### SOURCE DATA

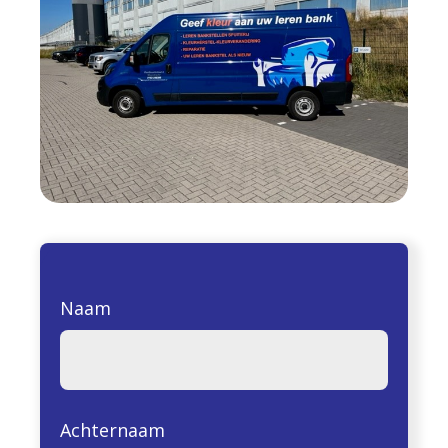
Naam
Achternaam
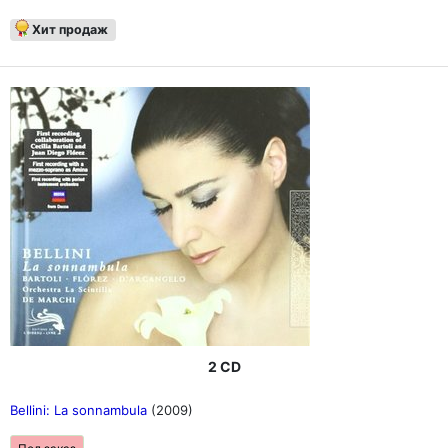
Хит продаж
2 CD
Bellini: La sonnambula
(2009)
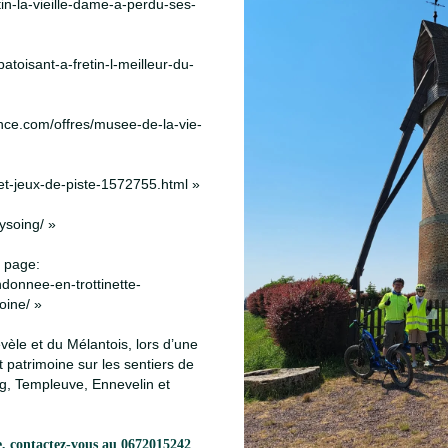
etin-la-vieille-dame-a-perdu-ses-
patoisant-a-fretin-l-meilleur-du-
nce.com/offres/musee-de-la-vie-
e-et-jeux-de-piste-1572755.html »
ysoing/ »
a page:
donnee-en-trottinette-
oine/ »
vèle et du Mélantois, lors d’une
 patrimoine sur les sentiers de
, Templeuve, Ennevelin et
e, contactez-vous au 0672015242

######

▸ GOAL OF THE EXERCISE
Beginning at the line with "patrimoine sur les sentiers de", write out each line exactly as it stands until the listing ends, and add nothing.

▸ RESULT OF THIS EXERCISE
 patrimoine sur les sentiers de
, Templeuve, Ennevelin et
e, contactez-vous au 0672015242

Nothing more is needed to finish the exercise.